Registry type Human form JSON form
REG_SZ / REG_EXPAND_SZ the string {"type":"sz","data":"…"}
REG_DWORD / REG_QWORD decimal {"type":"dword","data":42}
REG_MULTI_SZ one element per line {"type":"multi","data":["a","b"]}
REG_BINARY hex {"type":"binary","data":"deadbeef"}
REG_LINK the target path {"type":"link","data":"…"}

Exit status

Code Meaning Typical cause
0 Success.
1 Usage error. Bad arguments; a required option missing.
2 Key or value not found. ENOENT.
3 Access denied. EACCES, EPERM — the kernel refused the operation.
4 Invalid specification. Bad path, type, or literal; a cross-hive batch; a name too long (EINVAL, EXDEV, ENAMETOOLONG).
5 Syscall or source failure. EIO, ETIMEDOUT, ENOSPC, ENOMEM.
6 Compare-and-swap conflict. EAGAIN — an --expected-seq guard did not match; the value changed under you.

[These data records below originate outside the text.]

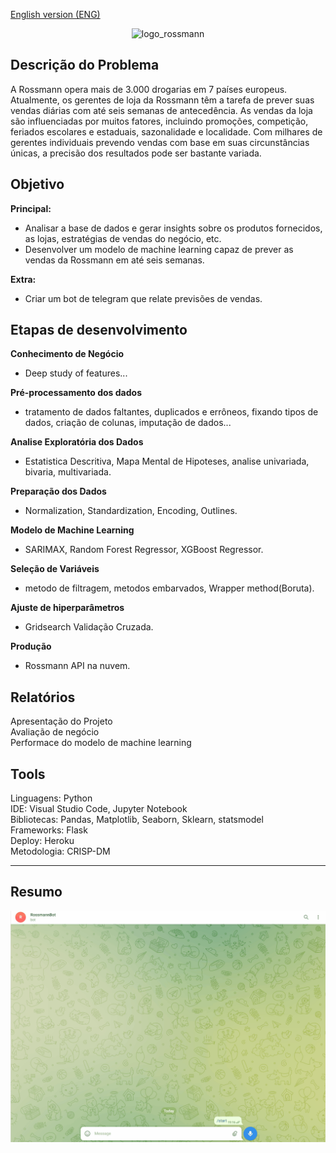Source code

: [English version (ENG)](https://github.com/alyssonvidal/Rossmann-Sales-Forecast#readme)

<p align='center'><img src="/images/logo_rossmann.jpg " alt="logo_rossmann" width="450"/></center>

## Descrição do Problema

A Rossmann opera mais de 3.000 drogarias em 7 países europeus. Atualmente, os gerentes de loja da Rossmann têm a tarefa de prever suas vendas diárias com até seis semanas de antecedência. As vendas da loja são influenciadas por muitos fatores, incluindo promoções, competição, feriados escolares e estaduais, sazonalidade e localidade. Com milhares de gerentes individuais prevendo vendas com base em suas circunstâncias únicas, a precisão dos resultados pode ser bastante variada.

## Objetivo
**Principal:**
* Analisar a base de dados e gerar insights sobre os produtos fornecidos, as lojas, estratégias de vendas do negócio, etc.
* Desenvolver um modelo de machine learning capaz de prever as vendas da Rossmann em até seis semanas.

**Extra:**    
* Criar um bot de telegram que relate previsões de vendas.

## Etapas de desenvolvimento
**Conhecimento de Negócio**
* Deep study of features...

**Pré-processamento dos dados**
* tratamento de dados faltantes, duplicados e errôneos, fixando tipos de dados, criação de colunas, imputação de dados...

**Analise Exploratória dos Dados**
* Estatistica Descritiva, Mapa Mental de Hipoteses, analise univariada, bivaria, multivariada.

**Preparação dos Dados**
* Normalization, Standardization, Encoding, Outlines.

**Modelo de Machine Learning**
* SARIMAX, Random Forest Regressor, XGBoost Regressor.

**Seleção de Variáveis**
* metodo de filtragem, metodos embarvados, Wrapper method(Boruta).

**Ajuste de hiperparâmetros**
* Gridsearch Validação Cruzada.
    
**Produção**
* Rossmann API na nuvem.
    
## Relatórios
Apresentação do Projeto<br>
Avaliação de negócio<br>
Performace do modelo de machine learning<br>

## Tools
Linguagens: Python<br>
IDE: Visual Studio Code, Jupyter Notebook<br>
Bibliotecas: Pandas, Matplotlib, Seaborn, Sklearn, statsmodel<br>
Frameworks: Flask<br>
Deploy: Heroku<br>
Metodologia: CRISP-DM<br>

*** 

## Resumo 


<div align="center">
<img src="/images/rossmann_telegram_bot.gif" width="600px">
</div>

A denial (3) reports the operation, the target, and, where relevant, the access that was required — in the style of the sd and token tools.

See also

  • regman — the registry manual: what a key or value means, as opposed to what it is set to. Consult it before you reg set.
  • Keys, values, and types — the data model reg addresses.
  • Layers — what "effective" resolves against, and what --layer, mask, and hide operate on.
  • Access control on keys — the check every reg operation goes through.